Esmeraldas colombianas achadas em sepulturas no Panamá revelam antigas rotas de troca

Pesquisadores identificaram a origem colombiana de cinco pedras verdes encontradas em sepulturas antigas na costa do Pacífico do Panamá. As peças, recuperadas em túmulos de elite nos sítios arqueológicos de El Caño e Sitio Conte, na região de Gran Coclé, foram confirmadas como esmeraldas extraídas da Colômbia há mais de mil anos.

As sepulturas analisadas são datadas de aproximadamente 800 a 1000 d.C. e pertenciam a grupos de alto status social. Além das esmeraldas, os túmulos continham objetos de grande valor simbólico, como peças de ouro, espelhos de pirita e dentes fossilizados de megalodonte, elementos associados ao prestígio e à organização social das antigas comunidades Coclé.

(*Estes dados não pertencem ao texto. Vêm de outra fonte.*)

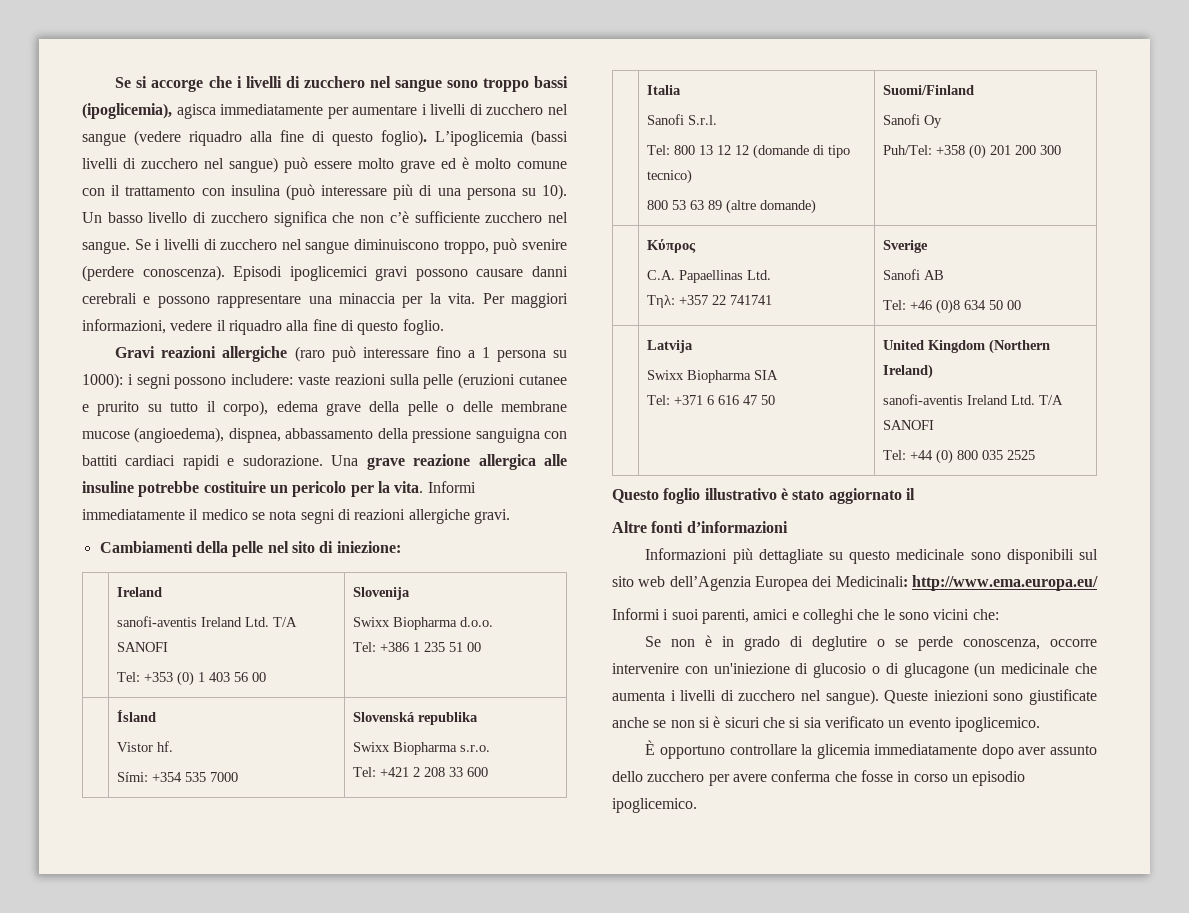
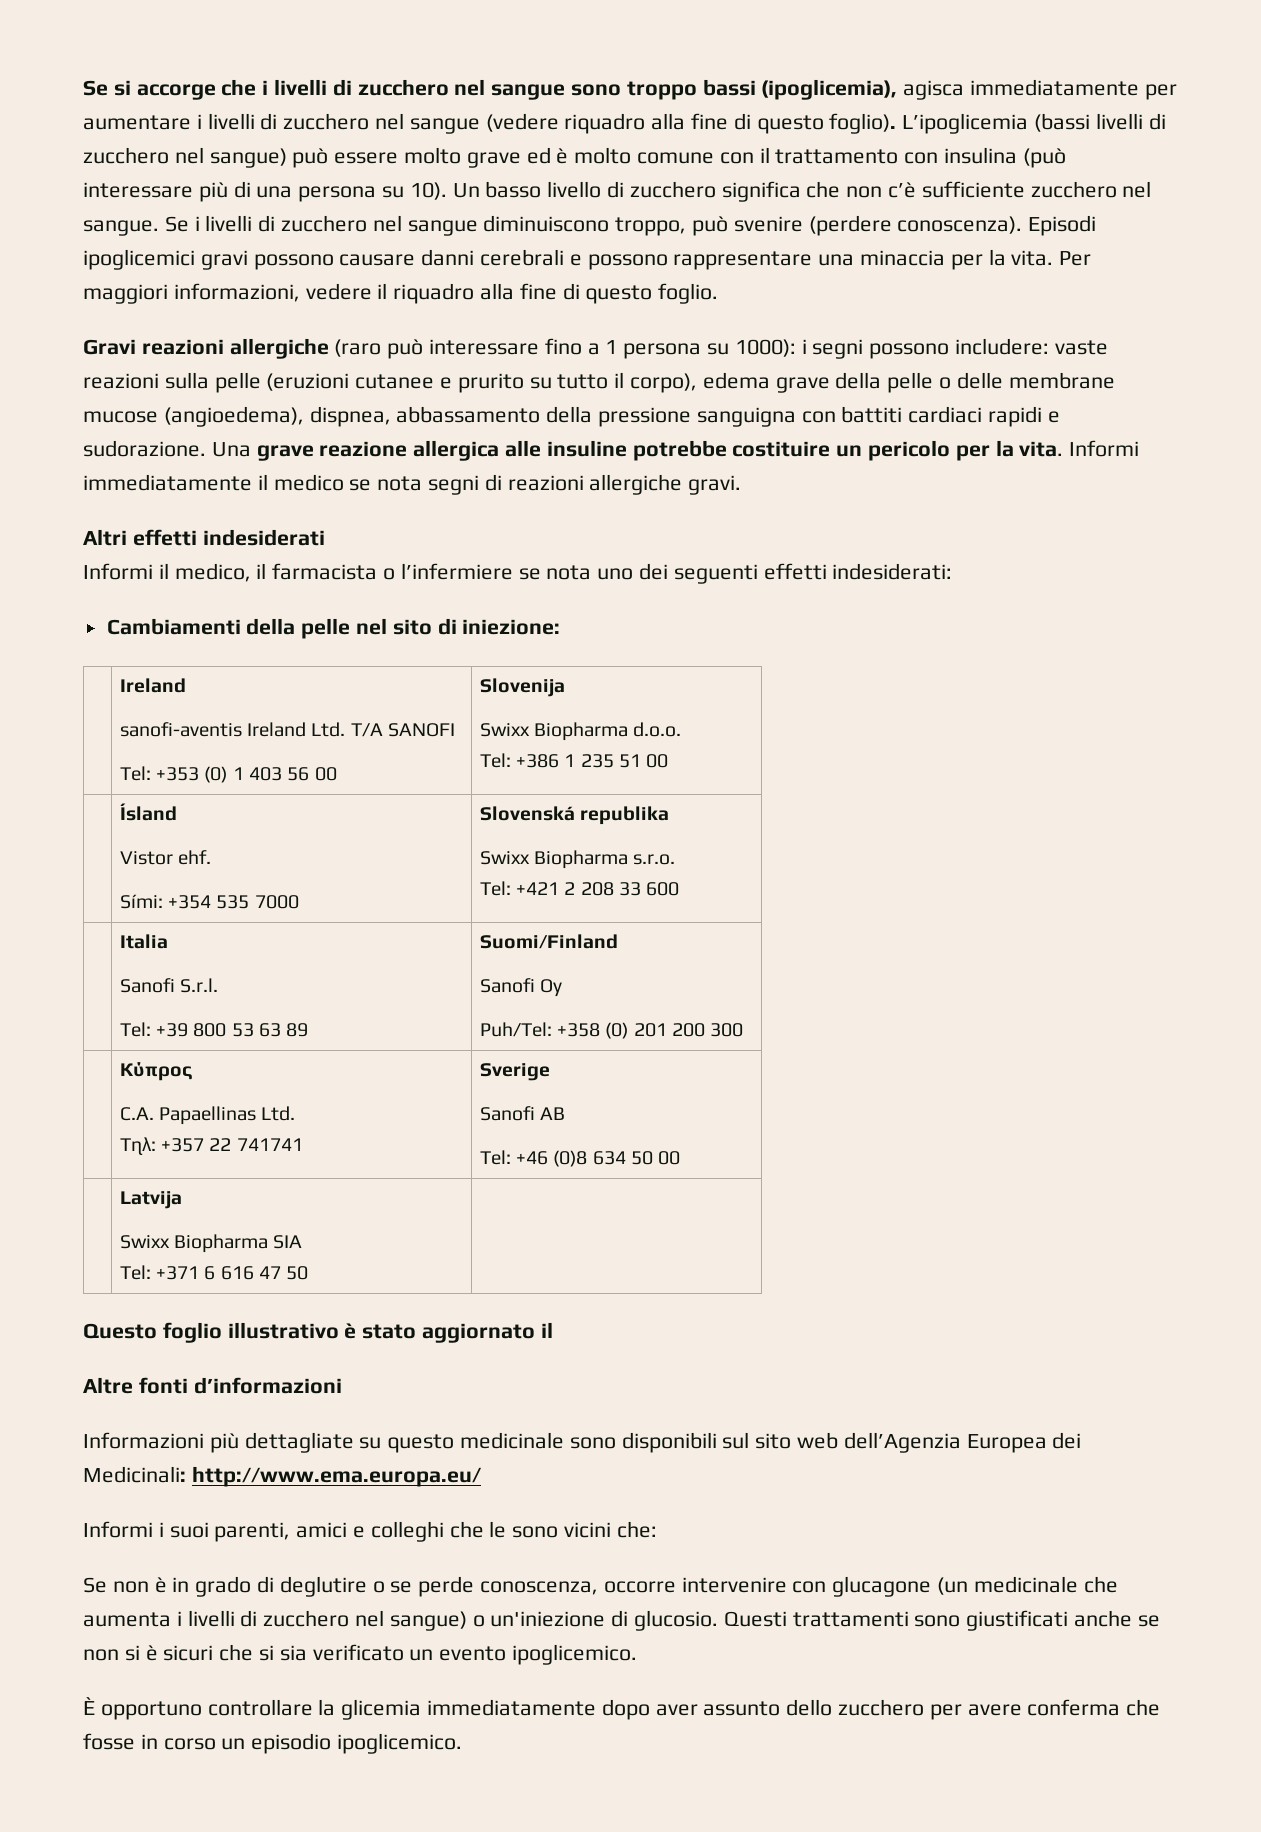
(510, 516) none -> [83,529,325,546] [83,563,953,584] // Altri effetti indesiderati // Informi il medico, il farmacista o l’infermiere se nota uno dei seguenti effetti indesiderati:
[157,741,174,752] hf. -> [178,850,212,865] ehf.
[674,144,851,159] [647,169,693,184] 800 13 12 12 (domande di tipo tecnico) // -> [156,1023,189,1037] +39
[726,199,817,214] (altre domande) -> (309, 1030) none
[883,339,1051,354] [883,364,934,379] [883,394,1064,405] [883,420,935,430] [883,449,1036,464] United Kingdom (Northern Ireland) // sanofi-aventis Ireland Ltd. T/A SANOFI // Tel: +44 (0) 800 035 2525 -> (309, 1273) none
[713,663,899,678] un'iniezione di glucosio o di -> (827, 1587) none
[825,689,1097,705] sangue). Queste iniezioni sono giustificate -> [389,1610,1069,1631] sangue) o un'iniezione di glucosio. Questi trattamenti sono giustificati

Para confirmar a origem das pedras, os pesquisadores utilizaram técnicas como fluorescência de raios X, espectroscopia infravermelha e fotoluminescência. A composição química das esmeraldas encontradas no Panamá foi comparada com amostras provenientes da Colômbia e do Equador. Os resultados indicaram semelhança com pedras extraídas dos cinturões de esmeraldas da Colômbia.

Esmeraldas colombianas achadas em sepulturas no Panamá revelam antigas rotas de troca
Foto: Cortesia de Carlos Mayo Torné

A descoberta sugere que as esmeraldas percorreram cerca de 700 quilômetros até chegar ao Panamá. Segundo os pesquisadores, isso não significa necessariamente uma troca direta entre os povos das regiões mineradoras colombianas e os cacicados Coclé. A hipótese mais provável é que as pedras tenham circulado por meio de sucessivas trocas entre comunidades costeiras e ribeirinhas.

Parte das esmeraldas já teria chegado ao Panamá lapidada e pronta para uso. Outras, porém, passaram por cortes, perfurações e reparos feitos por artesãos locais. Esse reaproveitamento indica que as pedras eram objetos raros e altamente valorizados, não apenas por sua beleza, mas também pelo significado social e ritual que possuíam.

Para Carlos Mayo Torné, da Fundación El Caño, os reparos e retrabalhos observados nas peças demonstram a importância das esmeraldas para as sociedades Coclé.